Configuration Server is Single Point of Failure, causing lots of freezes [was #7518]
When the configuration server is down or reacts only slowly (like it was on Beta Thursday), many actions in the lab cause freezes and nothing seems to work for the user, without any useful feedback for the user. It looks like the Lab is completely broken.
One of the problems is the way the conf client currently works: When a single value is requested and the value has not been requested yet by the users, it requests (only) this value from the web service. The value request often happens from the main thread, and it often cannot easily be delegated to the background as the requesting operation depends on the value.
As conf values are a small set of data, change rather seldom but are requested rather often, I suggest the following implementation:
- The lab requests all configuration variables with a single request and saves the results.
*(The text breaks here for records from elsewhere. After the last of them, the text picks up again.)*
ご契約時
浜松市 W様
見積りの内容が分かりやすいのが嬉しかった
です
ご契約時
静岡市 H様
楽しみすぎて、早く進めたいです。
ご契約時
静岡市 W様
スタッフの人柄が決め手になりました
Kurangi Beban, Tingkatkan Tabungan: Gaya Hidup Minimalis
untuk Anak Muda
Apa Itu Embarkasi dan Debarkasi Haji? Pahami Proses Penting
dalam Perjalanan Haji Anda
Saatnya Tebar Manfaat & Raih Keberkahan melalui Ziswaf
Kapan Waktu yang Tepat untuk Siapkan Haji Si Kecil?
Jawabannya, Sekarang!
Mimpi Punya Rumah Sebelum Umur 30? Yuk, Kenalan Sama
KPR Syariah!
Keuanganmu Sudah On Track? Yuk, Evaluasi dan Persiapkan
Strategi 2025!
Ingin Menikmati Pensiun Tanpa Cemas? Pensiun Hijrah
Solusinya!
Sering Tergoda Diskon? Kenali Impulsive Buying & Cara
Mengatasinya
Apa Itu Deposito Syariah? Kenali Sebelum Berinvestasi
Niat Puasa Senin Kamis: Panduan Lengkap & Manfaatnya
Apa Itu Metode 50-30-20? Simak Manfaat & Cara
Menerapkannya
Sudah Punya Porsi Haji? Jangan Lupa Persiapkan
Only on a force (e.g. when the request to an EPR retrieved via the Conf service fails) stuff is re-requested.
- On a user's first lab startup, a background job is started which retrieves all variables from the EPR and initializes the variables correspondingly. The background job should use the official Eclipse APIs and provide feedback to the users.
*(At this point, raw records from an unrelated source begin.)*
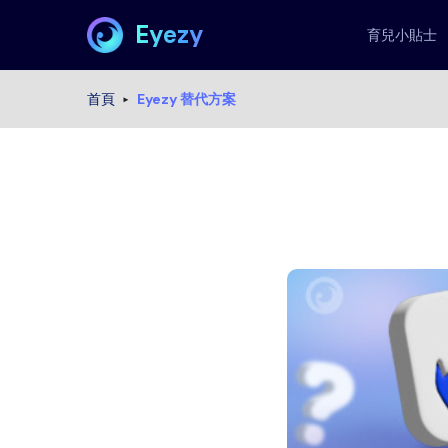
Eyezy
育兒小貼士
首頁
Eyezy 替代方案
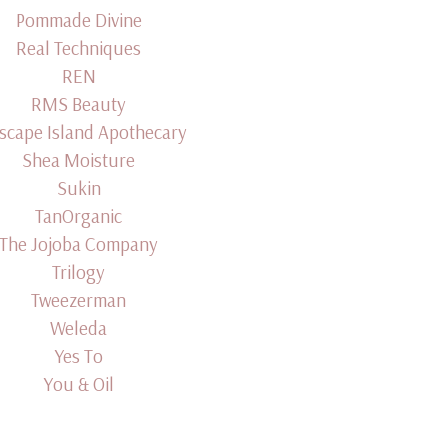
Pommade Divine
Real Techniques
REN
RMS Beauty
scape Island Apothecary
Shea Moisture
Sukin
TanOrganic
The Jojoba Company
Trilogy
Tweezerman
Weleda
Yes To
You & Oil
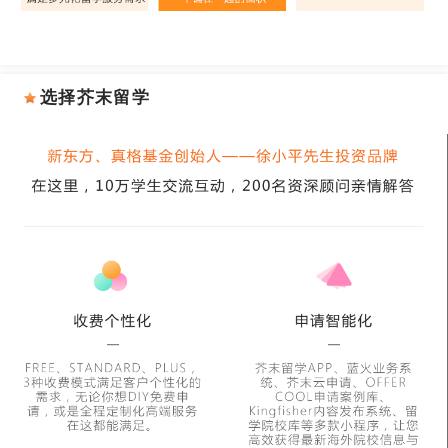
选择芥末留学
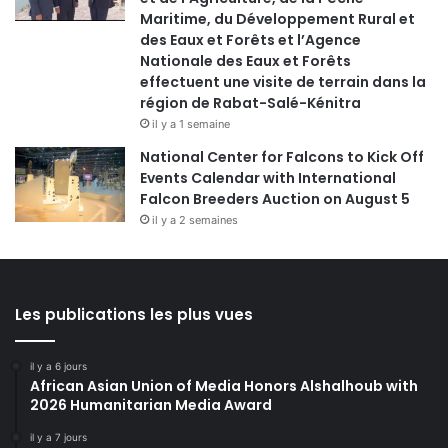
Maritime, du Développement Rural et
des Eaux et Forêts et l’Agence
Nationale des Eaux et Forêts
effectuent une visite de terrain dans la
région de Rabat-Salé-Kénitra
il y a 1 semaine
National Center for Falcons to Kick Off
Events Calendar with International
Falcon Breeders Auction on August 5
il y a 2 semaines
Les publications les plus vues
il y a 6 jours
African Asian Union of Media Honors Alshalhoub with
2026 Humanitarian Media Award
il y a 7 jours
- The values retrieved by the background job are saved to the local disk using one of Eclipse's preferences mechanisms. When the lab starts the next time, it first reads the locally stored variables and tries to contact the configuration server only after that. Thus, if the user requests a service which needs a configuration variable and the conf service could not yet be reached, the lab does not freeze but simply tries the value from disk.
For the remaining case (no variables initialized yet, value is being retrieved), we should evaluate a method of providing feedback ("Contacting TextGridRep ...") to the users (without forcing every Conf user to implement this in their own code).